*** Records for this exercise Section Begins ***

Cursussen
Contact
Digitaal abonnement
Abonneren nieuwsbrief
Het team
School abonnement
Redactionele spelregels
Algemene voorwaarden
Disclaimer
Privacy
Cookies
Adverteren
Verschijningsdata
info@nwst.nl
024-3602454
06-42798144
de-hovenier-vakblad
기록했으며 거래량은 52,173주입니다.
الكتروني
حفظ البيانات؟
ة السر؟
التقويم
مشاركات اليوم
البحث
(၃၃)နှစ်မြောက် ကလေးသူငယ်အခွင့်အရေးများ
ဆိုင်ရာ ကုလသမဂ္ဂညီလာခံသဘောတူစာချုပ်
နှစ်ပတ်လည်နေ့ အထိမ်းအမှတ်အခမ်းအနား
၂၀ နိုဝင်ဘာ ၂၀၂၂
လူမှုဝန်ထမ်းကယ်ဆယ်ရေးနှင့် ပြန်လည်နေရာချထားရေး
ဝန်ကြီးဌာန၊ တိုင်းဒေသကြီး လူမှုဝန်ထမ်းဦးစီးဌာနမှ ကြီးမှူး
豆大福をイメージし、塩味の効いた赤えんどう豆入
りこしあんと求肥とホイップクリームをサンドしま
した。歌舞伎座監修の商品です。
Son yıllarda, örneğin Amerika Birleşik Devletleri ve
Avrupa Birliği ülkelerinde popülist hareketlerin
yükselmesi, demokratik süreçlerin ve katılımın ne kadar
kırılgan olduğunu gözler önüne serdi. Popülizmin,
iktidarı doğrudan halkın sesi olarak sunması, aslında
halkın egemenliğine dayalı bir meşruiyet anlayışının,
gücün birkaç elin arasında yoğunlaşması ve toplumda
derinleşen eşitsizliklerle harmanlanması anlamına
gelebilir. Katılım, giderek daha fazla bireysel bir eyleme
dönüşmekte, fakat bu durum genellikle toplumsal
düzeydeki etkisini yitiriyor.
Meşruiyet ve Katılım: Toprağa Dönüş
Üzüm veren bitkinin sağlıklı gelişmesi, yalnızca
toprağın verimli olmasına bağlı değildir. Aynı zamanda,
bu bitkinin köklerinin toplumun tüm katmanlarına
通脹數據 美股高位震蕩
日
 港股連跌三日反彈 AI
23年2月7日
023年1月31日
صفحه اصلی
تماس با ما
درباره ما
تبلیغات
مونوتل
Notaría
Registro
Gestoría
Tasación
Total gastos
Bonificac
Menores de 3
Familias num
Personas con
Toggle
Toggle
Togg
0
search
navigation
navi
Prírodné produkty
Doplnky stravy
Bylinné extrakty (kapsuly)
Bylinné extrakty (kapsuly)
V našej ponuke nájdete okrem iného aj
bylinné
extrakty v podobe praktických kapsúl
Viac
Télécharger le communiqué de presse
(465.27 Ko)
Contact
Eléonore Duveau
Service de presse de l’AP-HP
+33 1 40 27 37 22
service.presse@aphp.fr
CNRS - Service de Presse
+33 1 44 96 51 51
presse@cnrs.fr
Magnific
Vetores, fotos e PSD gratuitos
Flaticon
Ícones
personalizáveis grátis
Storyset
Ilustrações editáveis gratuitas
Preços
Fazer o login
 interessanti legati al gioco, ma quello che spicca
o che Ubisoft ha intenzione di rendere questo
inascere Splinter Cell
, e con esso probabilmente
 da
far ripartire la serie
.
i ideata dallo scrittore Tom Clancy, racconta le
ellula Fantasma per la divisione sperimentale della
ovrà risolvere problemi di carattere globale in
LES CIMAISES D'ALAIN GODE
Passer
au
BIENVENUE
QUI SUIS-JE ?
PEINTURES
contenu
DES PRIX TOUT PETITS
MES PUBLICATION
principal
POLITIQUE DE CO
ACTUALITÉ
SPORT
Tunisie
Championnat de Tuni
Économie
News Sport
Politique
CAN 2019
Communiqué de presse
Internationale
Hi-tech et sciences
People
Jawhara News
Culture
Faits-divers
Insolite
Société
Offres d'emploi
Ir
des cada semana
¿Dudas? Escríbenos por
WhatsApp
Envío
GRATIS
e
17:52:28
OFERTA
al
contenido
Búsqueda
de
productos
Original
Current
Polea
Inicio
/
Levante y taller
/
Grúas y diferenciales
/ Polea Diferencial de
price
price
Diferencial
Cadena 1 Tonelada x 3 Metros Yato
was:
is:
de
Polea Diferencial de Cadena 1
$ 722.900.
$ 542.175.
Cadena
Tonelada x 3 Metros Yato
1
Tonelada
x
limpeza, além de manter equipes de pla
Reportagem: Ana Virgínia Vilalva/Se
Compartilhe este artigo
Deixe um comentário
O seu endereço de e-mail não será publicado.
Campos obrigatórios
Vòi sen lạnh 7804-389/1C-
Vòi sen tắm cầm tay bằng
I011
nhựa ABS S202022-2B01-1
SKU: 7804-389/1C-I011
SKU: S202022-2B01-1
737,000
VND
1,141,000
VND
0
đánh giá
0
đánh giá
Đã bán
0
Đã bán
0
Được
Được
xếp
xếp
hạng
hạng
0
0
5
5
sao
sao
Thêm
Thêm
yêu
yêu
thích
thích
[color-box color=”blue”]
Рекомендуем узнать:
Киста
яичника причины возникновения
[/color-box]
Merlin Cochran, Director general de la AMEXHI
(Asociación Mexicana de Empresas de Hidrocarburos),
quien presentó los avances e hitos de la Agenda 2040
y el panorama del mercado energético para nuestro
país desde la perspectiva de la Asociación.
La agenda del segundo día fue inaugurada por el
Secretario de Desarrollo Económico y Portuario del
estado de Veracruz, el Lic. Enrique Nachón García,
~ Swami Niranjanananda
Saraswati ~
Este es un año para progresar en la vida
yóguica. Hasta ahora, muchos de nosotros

*** Records for this exercise Section Ends ***

**What is needed**
Retype each of the records, word for word, with nothing added or dropped.

**Completed task**
Cursussen
Contact
Digitaal abonnement
Abonneren nieuwsbrief
Het team
School abonnement
Redactionele spelregels
Algemene voorwaarden
Disclaimer
Privacy
Cookies
Adverteren
Verschijningsdata
info@nwst.nl
024-3602454
06-42798144
de-hovenier-vakblad
기록했으며 거래량은 52,173주입니다.
الكتروني
حفظ البيانات؟
ة السر؟
التقويم
مشاركات اليوم
البحث
(၃၃)နှစ်မြောက် ကလေးသူငယ်အခွင့်အရေးများ
ဆိုင်ရာ ကုလသမဂ္ဂညီလာခံသဘောတူစာချုပ်
နှစ်ပတ်လည်နေ့ အထိမ်းအမှတ်အခမ်းအနား
၂၀ နိုဝင်ဘာ ၂၀၂၂
လူမှုဝန်ထမ်းကယ်ဆယ်ရေးနှင့် ပြန်လည်နေရာချထားရေး
ဝန်ကြီးဌာန၊ တိုင်းဒေသကြီး လူမှုဝန်ထမ်းဦးစီးဌာနမှ ကြီးမှူး
豆大福をイメージし、塩味の効いた赤えんどう豆入
りこしあんと求肥とホイップクリームをサンドしま
した。歌舞伎座監修の商品です。
Son yıllarda, örneğin Amerika Birleşik Devletleri ve
Avrupa Birliği ülkelerinde popülist hareketlerin
yükselmesi, demokratik süreçlerin ve katılımın ne kadar
kırılgan olduğunu gözler önüne serdi. Popülizmin,
iktidarı doğrudan halkın sesi olarak sunması, aslında
halkın egemenliğine dayalı bir meşruiyet anlayışının,
gücün birkaç elin arasında yoğunlaşması ve toplumda
derinleşen eşitsizliklerle harmanlanması anlamına
gelebilir. Katılım, giderek daha fazla bireysel bir eyleme
dönüşmekte, fakat bu durum genellikle toplumsal
düzeydeki etkisini yitiriyor.
Meşruiyet ve Katılım: Toprağa Dönüş
Üzüm veren bitkinin sağlıklı gelişmesi, yalnızca
toprağın verimli olmasına bağlı değildir. Aynı zamanda,
bu bitkinin köklerinin toplumun tüm katmanlarına
通脹數據 美股高位震蕩
日
 港股連跌三日反彈 AI
23年2月7日
023年1月31日
صفحه اصلی
تماس با ما
درباره ما
تبلیغات
مونوتل
Notaría
Registro
Gestoría
Tasación
Total gastos
Bonificac
Menores de 3
Familias num
Personas con
Toggle
Toggle
Togg
0
search
navigation
navi
Prírodné produkty
Doplnky stravy
Bylinné extrakty (kapsuly)
Bylinné extrakty (kapsuly)
V našej ponuke nájdete okrem iného aj
bylinné
extrakty v podobe praktických kapsúl
Viac
Télécharger le communiqué de presse
(465.27 Ko)
Contact
Eléonore Duveau
Service de presse de l’AP-HP
+33 1 40 27 37 22
service.presse@aphp.fr
CNRS - Service de Presse
+33 1 44 96 51 51
presse@cnrs.fr
Magnific
Vetores, fotos e PSD gratuitos
Flaticon
Ícones
personalizáveis grátis
Storyset
Ilustrações editáveis gratuitas
Preços
Fazer o login
 interessanti legati al gioco, ma quello che spicca
o che Ubisoft ha intenzione di rendere questo
inascere Splinter Cell
, e con esso probabilmente
 da
far ripartire la serie
.
i ideata dallo scrittore Tom Clancy, racconta le
ellula Fantasma per la divisione sperimentale della
ovrà risolvere problemi di carattere globale in
LES CIMAISES D'ALAIN GODE
Passer
au
BIENVENUE
QUI SUIS-JE ?
PEINTURES
contenu
DES PRIX TOUT PETITS
MES PUBLICATION
principal
POLITIQUE DE CO
ACTUALITÉ
SPORT
Tunisie
Championnat de Tuni
Économie
News Sport
Politique
CAN 2019
Communiqué de presse
Internationale
Hi-tech et sciences
People
Jawhara News
Culture
Faits-divers
Insolite
Société
Offres d'emploi
Ir
des cada semana
¿Dudas? Escríbenos por
WhatsApp
Envío
GRATIS
e
17:52:28
OFERTA
al
contenido
Búsqueda
de
productos
Original
Current
Polea
Inicio
/
Levante y taller
/
Grúas y diferenciales
/ Polea Diferencial de
price
price
Diferencial
Cadena 1 Tonelada x 3 Metros Yato
was:
is:
de
Polea Diferencial de Cadena 1
$ 722.900.
$ 542.175.
Cadena
Tonelada x 3 Metros Yato
1
Tonelada
x
limpeza, além de manter equipes de pla
Reportagem: Ana Virgínia Vilalva/Se
Compartilhe este artigo
Deixe um comentário
O seu endereço de e-mail não será publicado.
Campos obrigatórios
Vòi sen lạnh 7804-389/1C-
Vòi sen tắm cầm tay bằng
I011
nhựa ABS S202022-2B01-1
SKU: 7804-389/1C-I011
SKU: S202022-2B01-1
737,000
VND
1,141,000
VND
0
đánh giá
0
đánh giá
Đã bán
0
Đã bán
0
Được
Được
xếp
xếp
hạng
hạng
0
0
5
5
sao
sao
Thêm
Thêm
yêu
yêu
thích
thích
[color-box color=”blue”]
Рекомендуем узнать:
Киста
яичника причины возникновения
[/color-box]
Merlin Cochran, Director general de la AMEXHI
(Asociación Mexicana de Empresas de Hidrocarburos),
quien presentó los avances e hitos de la Agenda 2040
y el panorama del mercado energético para nuestro
país desde la perspectiva de la Asociación.
La agenda del segundo día fue inaugurada por el
Secretario de Desarrollo Económico y Portuario del
estado de Veracruz, el Lic. Enrique Nachón García,
~ Swami Niranjanananda
Saraswati ~
Este es un año para progresar en la vida
yóguica. Hasta ahora, muchos de nosotros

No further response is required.